Photoshop Elements: Layer Masks

With the quick selection tool …

Photoshop Elements: Layer Masks

.. select the outline of the toadstool.

Photoshop Elements: Layer Masks

Select the color Black for your foreground color.

Photoshop Elements: Layer Masks

Click the Layer Mask Tool which is the square icon with the little circle in the center located on the bottom of the layers palette.

Photoshop Elements: Layer Masks

This adds a layer mask to the copy of the toadstool image …

Photoshop Elements: Layer Masks

… and automatically hides the background on that image, leaving only the toadstool visible, and revealing the fairy who is now peaking out from behind the toadstool.

Photoshop Elements: Layer Masks

You can see how this works by looking at the layer mask. The outline of the toadstool is white – which is revealed, and the background is black – which is hidden.

Photoshop Elements: Layer Masks

Pretty cool, huh? And easy too with the one click layer mask tool. I love it!

Like it? Share it!

10 thoughts on “Photoshop Elements 9: Layer Masks”

  1. Great tutorial, Linda. That fairy looks a little bit like you! I’m still having trouble figuring out how to have two photos open in the same frame in Elements. I have Elements 5.

  2. Hi Kathy,
    I think maybe I looked like the fairy 30 years ago, or maybe it’s the pointy ears. (hee hee)

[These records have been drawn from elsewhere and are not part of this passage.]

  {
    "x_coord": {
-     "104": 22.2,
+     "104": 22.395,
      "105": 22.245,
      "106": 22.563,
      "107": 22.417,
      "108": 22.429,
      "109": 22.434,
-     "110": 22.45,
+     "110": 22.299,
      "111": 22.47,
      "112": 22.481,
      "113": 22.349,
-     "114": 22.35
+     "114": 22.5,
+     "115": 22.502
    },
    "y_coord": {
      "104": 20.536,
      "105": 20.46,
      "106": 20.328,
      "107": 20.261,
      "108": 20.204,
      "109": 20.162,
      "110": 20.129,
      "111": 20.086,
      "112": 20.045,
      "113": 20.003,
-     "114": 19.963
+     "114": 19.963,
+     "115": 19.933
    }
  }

    I’m not sure what you mean by the same frame, I’m guessing you mean one photo on top of another. Using your mouse you can drag one photo on top of the other. Or you can copy and paste one on top of the other.

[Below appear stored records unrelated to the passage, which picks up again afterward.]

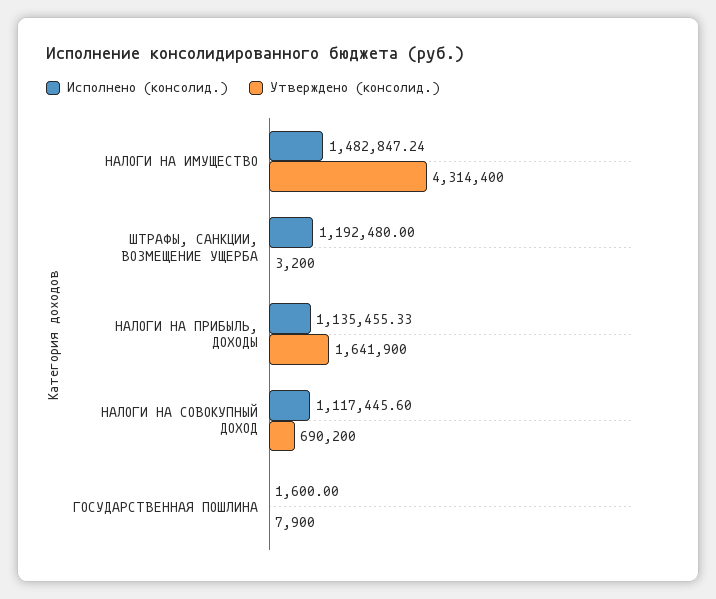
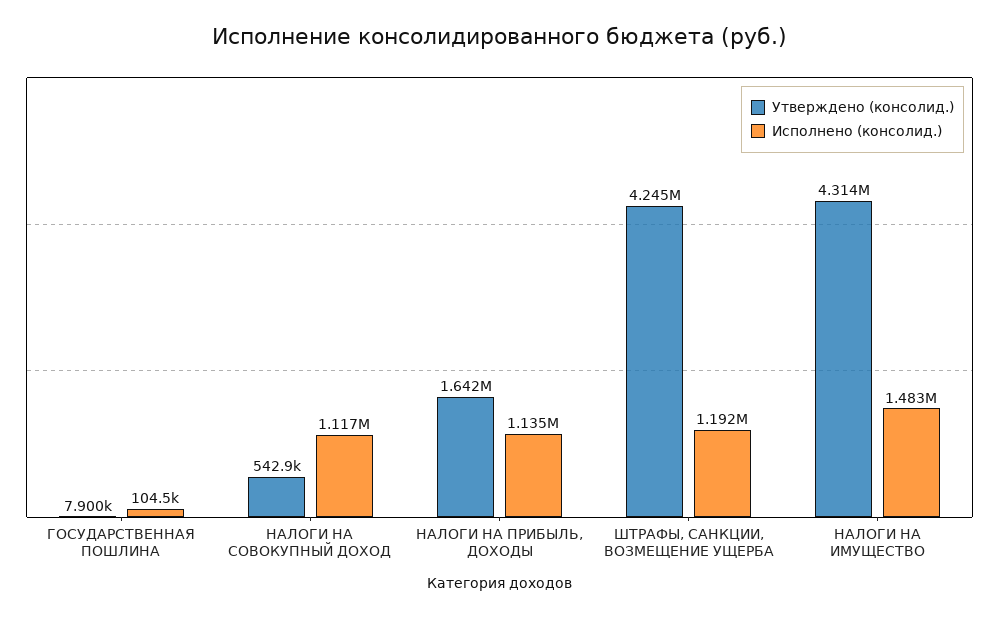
  {
    "Исполнено (консолид.)": {
      "НАЛОГИ НА ИМУЩЕСТВО": 1482847.24,
      "ШТРАФЫ, САНКЦИИ, ВОЗМЕЩЕНИЕ УЩЕРБА": 1192480,
      "НАЛОГИ НА ПРИБЫЛЬ, ДОХОДЫ": 1135455.33,
      "НАЛОГИ НА СОВОКУПНЫЙ ДОХОД": 1117445.6,
-     "ГОСУДАРСТВЕННАЯ ПОШЛИНА": 1600
+     "ГОСУДАРСТВЕННАЯ ПОШЛИНА": 104500
    },
    "Утверждено (консолид.)": {
      "НАЛОГИ НА ИМУЩЕСТВО": 4314400,
-     "ШТРАФЫ, САНКЦИИ, ВОЗМЕЩЕНИЕ УЩЕРБА": 3200,
+     "ШТРАФЫ, САНКЦИИ, ВОЗМЕЩЕНИЕ УЩЕРБА": 4245000,
      "НАЛОГИ НА ПРИБЫЛЬ, ДОХОДЫ": 1641900,
-     "НАЛОГИ НА СОВОКУПНЫЙ ДОХОД": 690200,
+     "НАЛОГИ НА СОВОКУПНЫЙ ДОХОД": 542900,
      "ГОСУДАРСТВЕННАЯ ПОШЛИНА": 7900
    }
  }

    Let me know if you mean something different.

    Linda

  3. Debbie Meyers-Geraets

    Hi Linda,
    I just watched the tutorial on masks with the toadstool and fairy. I liked the tutorial until the end. You didn’t say how to get rid of (or hide) the fairy’s legs.

    Debbie

    1. Debbie, once all the layers are in place, you can then edit them as you would any other images. So to remove the legs you could use the eraser tool to rub them out. Or if you wanted to simply hide them, for the masked layer you could select a larger area of the image say from the top and around the mushroom down to the bottom of the photo including the grass area.

  4. i am Having Troubles Downloading the Fairy any Suggestions ? on Flickr it says something about property ?

    1. Hi Donald, I checked the link and I can see that the image is still available for download. If you’re having trouble downloading, you can check the help files on flickr for detailed instructions on how to download their images.

  5. Linda, I think your tutorials are fabulous. There much better than the actual Photoshop ones. I love the way you zoom in and out throughout the tutorial. It makes it so much easier to follow along. Photoshop doesn’t do that in theirs. I’m curious as to how you learned all this? I’m just starting to learn CS5 (trial version) and it’s totally confusing to me, so many steps to remember. You’re very talented and generous to offer these lessons, keep up the good work. Again much easier to follow than the actual Photshop instructors. By the way are you a teacher?
    Have a good day!

    1. Linda Matthews

      Thanks Marlene, yes I’m a textile art teacher so I guess that counts 😉 Learning anything is easy if you break it down into small bite-size chunks and work through it a bit at a time. It takes time and you gotta be patient.

  6. I hope you can help me-my layers panel is not showing-how do I get it to show?

    Thank you.

    1. Linda Matthews

      You don’t mention what version of Photoshop Elements but on mine you can hide or reveal the layers panel by going to the Windows option on the main menu and clicking “Layers”. If this doesn’t help, please refer to the Help section of your program.